§ **WORK ORDER**
Lines holding the string "casing" in the listing below are to be copied.

+++

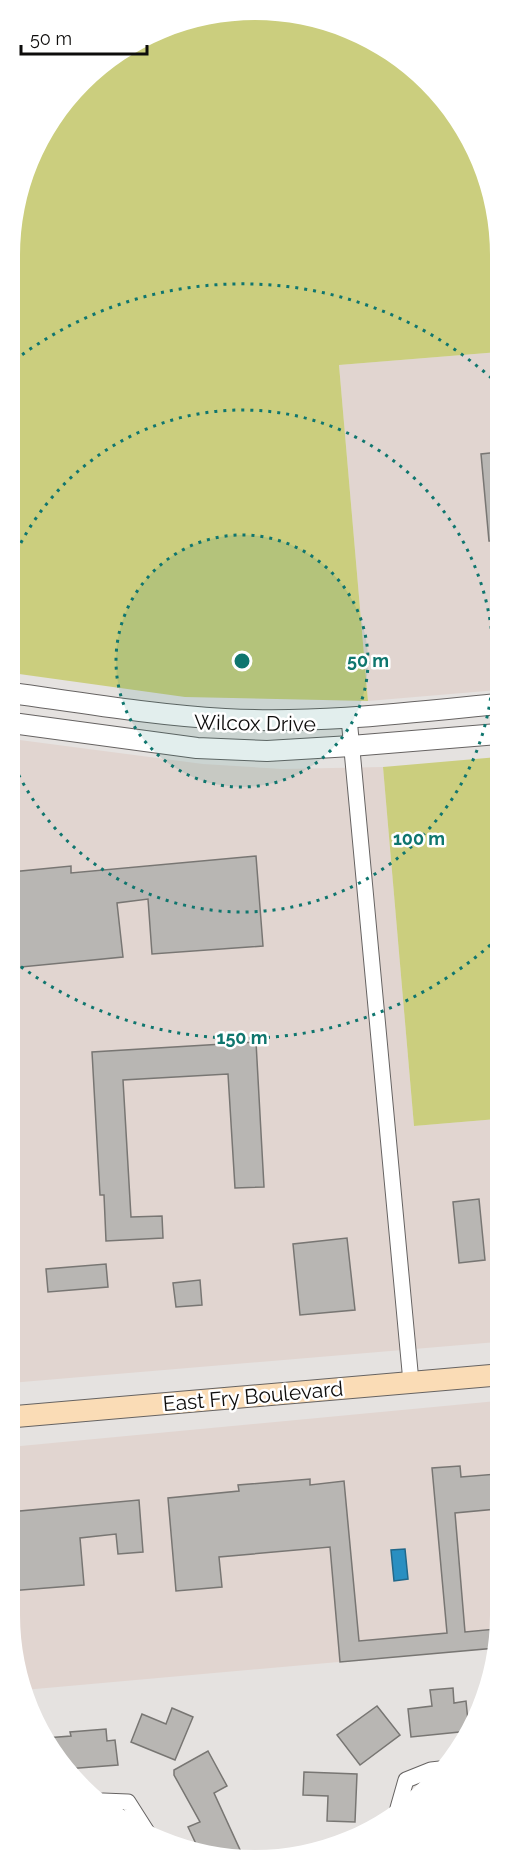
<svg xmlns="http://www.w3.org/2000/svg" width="510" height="1869" viewBox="0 0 510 1869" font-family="Raleway,sans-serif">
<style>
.built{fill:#e1d5d0}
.green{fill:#cbce7e}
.water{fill:#298fc1;stroke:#21688a;stroke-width:1.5}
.building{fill:#b8b6b3;stroke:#787673;stroke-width:1.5}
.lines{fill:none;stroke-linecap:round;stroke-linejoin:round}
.minor-casing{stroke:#666362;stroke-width:17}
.tertiary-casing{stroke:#666362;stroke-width:22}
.secondary-casing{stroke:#666362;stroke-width:23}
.minor{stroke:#fff;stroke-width:15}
.tertiary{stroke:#fff;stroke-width:20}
.secondary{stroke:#fadcb6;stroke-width:21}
.ring{fill:none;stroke:#0f766e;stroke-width:3;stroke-dasharray:3 6}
.labels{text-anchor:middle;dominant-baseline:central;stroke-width:5;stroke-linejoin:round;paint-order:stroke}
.street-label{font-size:21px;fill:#0d0c0b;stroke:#fff}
.centre{fill:#0f766e;stroke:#fff;stroke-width:3}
.ring-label{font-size:18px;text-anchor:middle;font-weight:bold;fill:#0f766e;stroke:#fff;stroke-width:5;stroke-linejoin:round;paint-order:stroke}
</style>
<rect width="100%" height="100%" fill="#e5e2e0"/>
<g class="built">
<polygon points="499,352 498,690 368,701 339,365"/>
<polygon points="12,739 203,764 282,769 383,767 414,1126 497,1119 497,1342 10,1383"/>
<polygon points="497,1401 496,1648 24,1690 9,1614 10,1447"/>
</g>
<g class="green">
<polygon points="207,14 303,14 378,42 440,93 476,147 499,223 499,352 339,365 368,701 185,697 12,673 14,207 50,119 118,51"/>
<polygon points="498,757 497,1119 414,1126 383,767"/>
</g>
<polygon class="water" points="405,1549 408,1579 394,1581 391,1550"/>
<g class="building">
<polygon points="499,452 498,541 489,541 481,454"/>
<polygon points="256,856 263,946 152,954 148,899 117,903 123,957 11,968 11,872 71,866 71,873"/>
<polygon points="256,1042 264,1187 235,1188 228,1074 123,1080 131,1217 162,1216 163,1238 106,1241 104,1195 100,1195 92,1052"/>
<polygon points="479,1199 485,1260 459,1263 453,1202"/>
<polygon points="347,1238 355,1310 300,1315 293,1244"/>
<polygon points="106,1264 108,1287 48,1292 46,1269"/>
<polygon points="200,1280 202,1305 176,1307 173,1283"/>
<polygon points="460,1466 461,1477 497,1474 497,1509 455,1513 465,1632 496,1629 496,1648 340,1662 330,1547 219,1557 222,1587 176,1591 168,1498 239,1491 238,1485 310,1479 310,1485 344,1481 359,1641 447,1633 432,1468"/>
<polygon points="139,1500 143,1552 118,1554 116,1534 80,1538 84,1585 9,1591 9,1512"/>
<polygon points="453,1688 454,1703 466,1701 469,1731 411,1737 408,1709 432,1706 430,1690"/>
<polygon points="377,1706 400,1735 360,1765 337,1735"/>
<polygon points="172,1708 193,1717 175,1760 131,1742 142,1714 166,1724"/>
<polygon points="106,1729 107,1741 115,1740 118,1765 66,1769 46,1738 71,1736 70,1732"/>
<polygon points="208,1751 227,1786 214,1793 241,1852 230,1857 198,1848 188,1827 200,1822 174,1775 174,1770"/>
<polygon points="304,1772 357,1774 355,1822 327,1821 328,1796 303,1795"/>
</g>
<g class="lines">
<defs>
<g id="minor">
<polyline points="349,718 411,1382"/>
<polyline points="103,1801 128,1802 149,1835"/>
<polyline points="399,1812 398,1808 406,1780 431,1770 440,1769"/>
</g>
<g id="tertiary">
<path d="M12,693C83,703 154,715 225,719C316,724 407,713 498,704"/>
<polyline points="12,723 197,748 267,751 351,746 498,734"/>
</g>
<polyline id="secondary" points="10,1417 497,1375"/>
</defs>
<use href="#minor" class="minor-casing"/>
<use href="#tertiary" class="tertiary-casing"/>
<use href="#secondary" class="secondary-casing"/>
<use href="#minor" class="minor"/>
<use href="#tertiary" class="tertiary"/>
<use href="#secondary" class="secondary"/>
</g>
<circle cx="242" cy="661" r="126" fill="#0f766e" fill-opacity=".12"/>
<g class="ring">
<circle cx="242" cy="661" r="126"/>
<path d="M13 559A251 251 0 1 1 13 763"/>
<path d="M497 939A377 377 0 0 1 12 960M15 360A377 377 0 0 1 497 383"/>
</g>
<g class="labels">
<g class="street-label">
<text transform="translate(255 723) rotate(1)">Wilcox Drive</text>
<text transform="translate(253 1396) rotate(-5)">East Fry Boulevard</text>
</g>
</g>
<path d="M0 0H510V1869H0ZM255 20H255A235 235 0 0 1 490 255V1615A235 235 0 0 1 255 1850H255A235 235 0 0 1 20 1615V255A235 235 0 0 1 255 20Z" fill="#fff" fill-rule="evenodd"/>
<circle cx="242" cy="661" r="9" class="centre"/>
<g class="ring-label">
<text x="368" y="667">50 m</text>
<text x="419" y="845">100 m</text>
<text x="242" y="1044">150 m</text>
</g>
<path d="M21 45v9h126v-9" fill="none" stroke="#0d0c0b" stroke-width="3"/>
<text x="30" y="45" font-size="18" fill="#0d0c0b" stroke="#ffffff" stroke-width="4.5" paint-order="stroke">50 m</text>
</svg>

+++

§ **SOLUTION FOR THIS TASK**
.minor-casing{stroke:#666362;stroke-width:17}
.tertiary-casing{stroke:#666362;stroke-width:22}
.secondary-casing{stroke:#666362;stroke-width:23}
<use href="#minor" class="minor-casing"/>
<use href="#tertiary" class="tertiary-casing"/>
<use href="#secondary" class="secondary-casing"/>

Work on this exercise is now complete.